ただ、木工芸をやってるという会話の中で、『儲かる?』と言って来られる方、います。それも顔を合わせるたびに。
はっきり言って、私にとっては愚問です。
きっとその人にとっては、『儲かる=良い仕事』『儲からない=何でやってるの?』てな感じでしょうか。まぁ稼げるに越したことはないですが。
儲かるわけないじゃないですか。
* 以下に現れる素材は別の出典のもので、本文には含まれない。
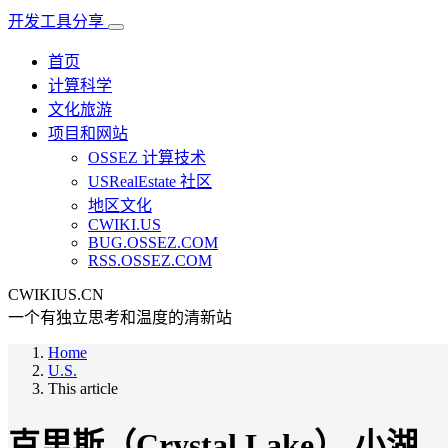
开发工具分享
首页
计算科学
文化旅游
项目和网站
OSSEZ 计算技术
USRealEstate 社区
地区文化
CWIKI.US
BUG.OSSEZ.COM
RSS.OSSEZ.COM
CWIKIUS.CN
一个有独立思考和温度的清新站
Home
U.S.
This article
克里斯（Crystal Lake） 小湖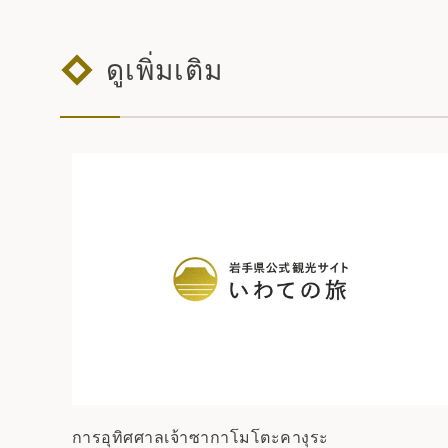
ดูเพิ่มเติม
การอุทิศศาลเจ้าซากาโมโตะคางุระ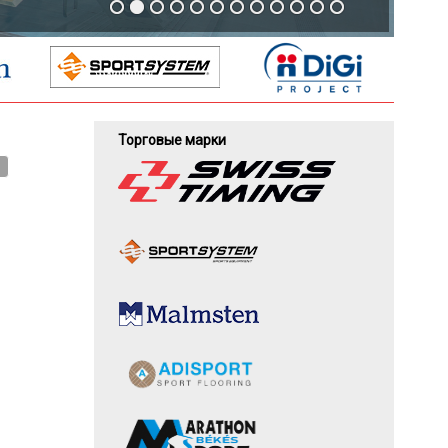
Торговые марки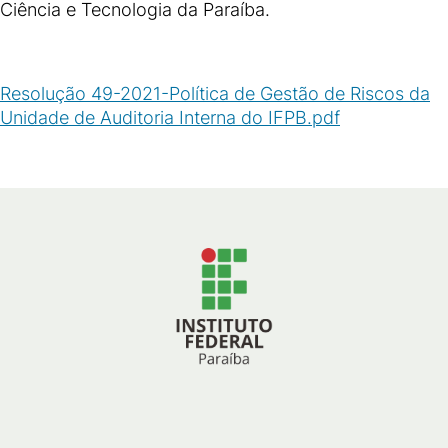
Ciência e Tecnologia da Paraíba.
Resolução 49-2021-Política de Gestão de Riscos da
Unidade de Auditoria Interna do IFPB.pdf
(
PDF
/
81
KB
)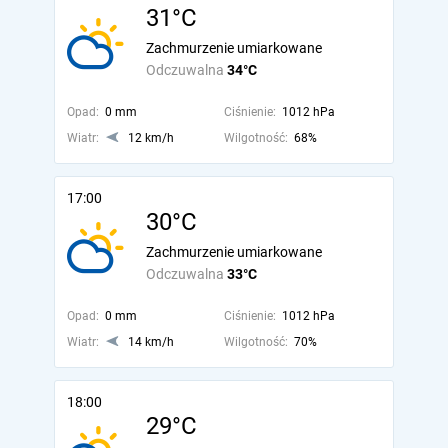
31°C
Zachmurzenie umiarkowane
Odczuwalna
34°C
Opad:
0 mm
Ciśnienie:
1012 hPa
Wiatr:
12 km/h
Wilgotność:
68%
17:00
30°C
Zachmurzenie umiarkowane
Odczuwalna
33°C
Opad:
0 mm
Ciśnienie:
1012 hPa
Wiatr:
14 km/h
Wilgotność:
70%
18:00
29°C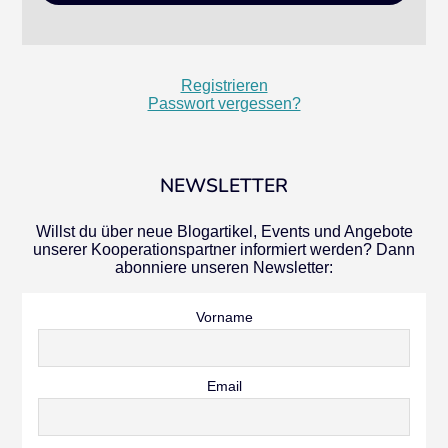
Registrieren
Passwort vergessen?
NEWSLETTER
Willst du über neue Blogartikel, Events und Angebote
unserer Kooperationspartner informiert werden? Dann
abonniere unseren Newsletter:
Vorname
Email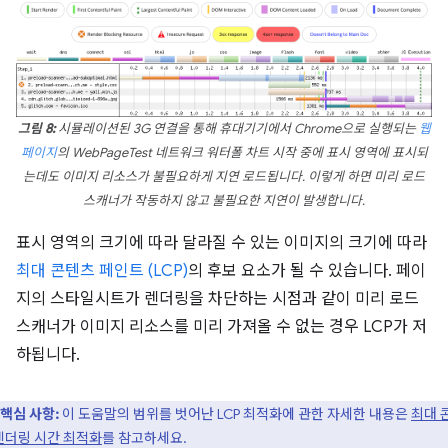
그림 8:
시뮬레이션된 3G 연결을 통해 휴대기기에서 Chrome으로 실행되는
웹
페이지
의 WebPageTest 네트워크 워터폴 차트 시작 중에 표시 영역에 표시되
는데도 이미지 리소스가 불필요하게 지연 로드됩니다. 이렇게 하면 미리 로드
스캐너가 작동하지 않고 불필요한 지연이 발생합니다.
표시 영역의 크기에 따라 달라질 수 있는 이미지의 크기에 따라
최대 콘텐츠 페인트 (LCP)
의 후보 요소가 될 수 있습니다. 페이
지의 스타일시트가 렌더링을 차단하는 시점과 같이 미리 로드
스캐너가 이미지 리소스를 미리 가져올 수 없는 경우 LCP가 저
하됩니다.
핵심 사항:
이 도움말의 범위를 벗어난 LCP 최적화에 관한 자세한 내용은
최대 
렌더링 시간 최적화
를 참고하세요.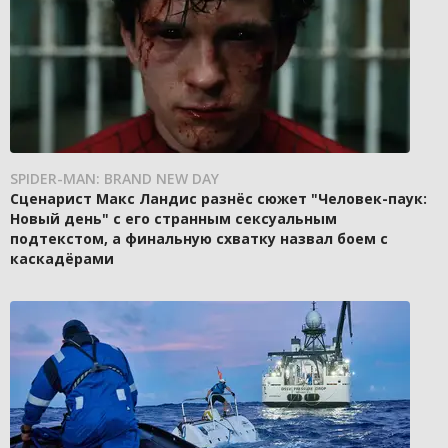
SPIDER-MAN: BRAND NEW DAY
Сценарист Макс Ландис разнёс сюжет "Человек-паук:
Новый день" с его странным сексуальным
подтекстом, а финальную схватку назвал боем с
каскадёрами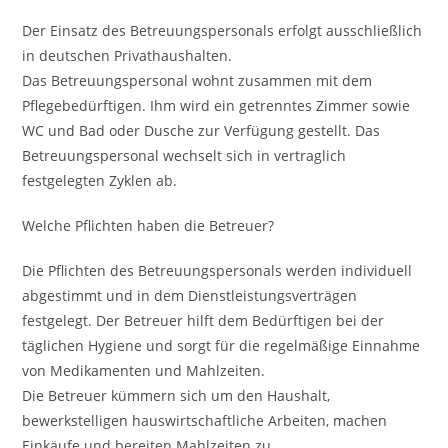
Der Einsatz des Betreuungspersonals erfolgt ausschließlich
in deutschen Privathaushalten.
Das Betreuungspersonal wohnt zusammen mit dem
Pflegebedürftigen. Ihm wird ein getrenntes Zimmer sowie
WC und Bad oder Dusche zur Verfügung gestellt. Das
Betreuungspersonal wechselt sich in vertraglich
festgelegten Zyklen ab.
Welche Pflichten haben die Betreuer?
Die Pflichten des Betreuungspersonals werden individuell
abgestimmt und in dem Dienstleistungsverträgen
festgelegt. Der Betreuer hilft dem Bedürftigen bei der
täglichen Hygiene und sorgt für die regelmäßige Einnahme
von Medikamenten und Mahlzeiten.
Die Betreuer kümmern sich um den Haushalt,
bewerkstelligen hauswirtschaftliche Arbeiten, machen
Einkäufe und bereiten Mahlzeiten zu.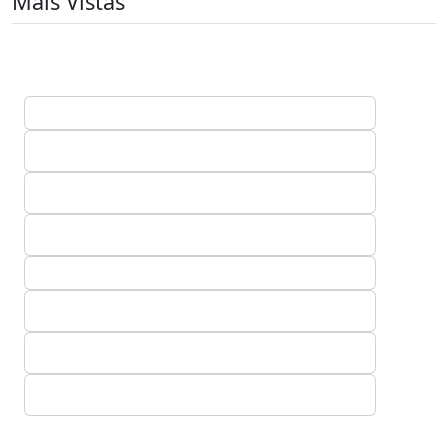
Mais Vistas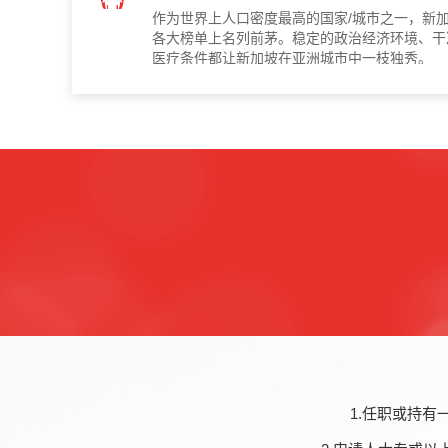
作为世界上人口密度最高的国家/城市之一，新
各大榜单上名列前茅。稳定的政治经济环境、干
医疗条件都让新加坡在亚洲城市中一枝独秀。
1.任职或持有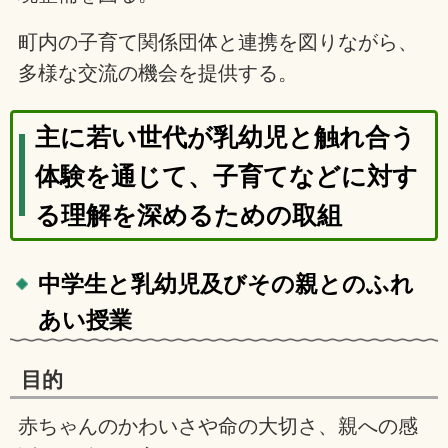
町内の子育て関係団体と連携を図りながら、
多様な交流の機会を提供する。
主に若い世代が乳幼児と触れ合う
体験を通じて、子育てなどに対す
る理解を深めるための取組
中学生と乳幼児及びその親とのふれ
あい授業
目的
赤ちゃんのかわいさや命の大切さ、親への感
設計の仕事に比べたら、比較するまでもありません。
価値観の違いなんでしょうが、稼げるかどうかを第一の判断基準とする思考回路の方だと、会話が成り立ちませんね。
木の話をしていても、道具の話をしていても、最終的に金の話になります。
ビジネスとは費用対効果が大切であることはわかりますが、その向かい方は人それぞれ。
このような方々(悪い意味では無いです)とは、現在は付き合いもほとんど無いですが・・・
ちなみに工房に来られる方は、一人もそのような方はいないです。

元来は趣味で作成していたのが製作依頼が来るようになったために価格を設定し、現在に至っているわけです。
最初から儲かるとは思っていません。
それもほとんどが材料と工具に消えていきます。

楽しいからいいんです。
ただ、維持するためには価格設定・変動がどうしても伴います。

先日、若手建築設計士の育成アドバイザーの依頼が来たのですが、断ってしまいました。
稼ぐ意味では一つの選択肢ですが、とにかく時間がありません。
毎日がフル稼働状態です。
設計の仕事もかなり忙しかったですが、今はその比ではないですね。
日中は木を削り、寝る直前まで図面を書く日々です。

とにかく今は木を削っていたいのです。